- [Supplied text]
++++++++++++++++++++
Differences in signalling, trafficking and glucoregulatory properties of glucagon-like peptide-1 receptor agonists exendin-4 and lixisenatide

Background and purpose Amino acid substitutions at the N-termini of glucagon-like peptide-1 receptor agonist (GLP-1RA) peptides result in distinct patterns of intracellular signalling, sub-cellular trafficking and efficacy in vivo . Here we aimed to determine whether sequence differences at the ligand C-termini of clinically approved GLP-1RAs exendin-4 and lixisenatide lead to similar phenomena. We also sought to establish the impact of the C-terminus on signal bias resulting from modifications elsewhere in the molecule. Experimental approach Exendin-4, lixisenatide, and N-terminally substituted analogues with biased signalling characteristics were compared across a range of in vitro trafficking and signalling assays in different cell types. Fluorescent ligands and new time-resolved FRET approaches were developed to study agonist behaviours at the cellular and sub-cellular level. Anti-hyperglycaemic and anorectic effects of each parent ligand, and their biased derivatives, were assessed in mice. Key results Lixisenatide and exendin-4 showed equal binding affinity, but lixisenatide was 5-fold less potent for cAMP signalling. Both peptides were rapidly endocytosed, but the GLP-1R recycled more slowly to the plasma membrane after lixisenatide treatment. These combined deficits resulted in reduced maximal sustained insulin secretion and reduced anti-hyperglycaemic and anorectic effects in mice. N-terminal substitutions to both ligands had favourable effects on their pharmacology, resulting in improved insulin release and lowering of blood glucose. Conclusion and implications Changes to the C-terminus of exendin-4 affect signalling potency and GLP-1R trafficking via mechanisms unrelated to GLP-1R occupancy. These differences were associated with changes in their ability to control blood glucose and therefore may be therapeutically relevant.
++++++++++++++++++++
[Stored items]
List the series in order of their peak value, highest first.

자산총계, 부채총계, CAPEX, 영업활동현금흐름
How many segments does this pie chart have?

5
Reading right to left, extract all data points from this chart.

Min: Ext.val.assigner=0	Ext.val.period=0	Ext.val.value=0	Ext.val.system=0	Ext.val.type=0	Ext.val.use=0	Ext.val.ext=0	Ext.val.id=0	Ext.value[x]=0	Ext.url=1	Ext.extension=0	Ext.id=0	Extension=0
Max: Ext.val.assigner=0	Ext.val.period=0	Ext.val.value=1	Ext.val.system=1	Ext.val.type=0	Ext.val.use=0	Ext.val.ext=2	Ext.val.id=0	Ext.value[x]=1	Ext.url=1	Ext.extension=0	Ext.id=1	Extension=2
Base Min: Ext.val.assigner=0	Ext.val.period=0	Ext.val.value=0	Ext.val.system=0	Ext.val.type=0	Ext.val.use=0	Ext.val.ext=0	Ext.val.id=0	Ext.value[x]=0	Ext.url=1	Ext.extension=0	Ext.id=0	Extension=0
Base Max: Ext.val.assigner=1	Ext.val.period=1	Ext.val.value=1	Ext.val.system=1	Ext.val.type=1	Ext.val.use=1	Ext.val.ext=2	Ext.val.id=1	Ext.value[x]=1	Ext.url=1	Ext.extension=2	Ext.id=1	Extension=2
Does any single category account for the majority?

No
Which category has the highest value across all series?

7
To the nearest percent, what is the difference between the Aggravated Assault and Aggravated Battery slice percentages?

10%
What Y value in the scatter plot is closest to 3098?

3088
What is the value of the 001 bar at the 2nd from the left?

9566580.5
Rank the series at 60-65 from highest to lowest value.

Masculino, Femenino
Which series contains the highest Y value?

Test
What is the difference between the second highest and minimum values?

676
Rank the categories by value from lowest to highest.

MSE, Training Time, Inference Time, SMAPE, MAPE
++++++++++++++++++++
According to the abstract on exendin-4 and lixisenatide, how did lixisenatide's potency for cAMP signalling compare with that of exendin-4? The listing has no connection to the text on GLP-1 receptor agonists.

Lixisenatide was 5-fold less potent than exendin-4 for cAMP signalling.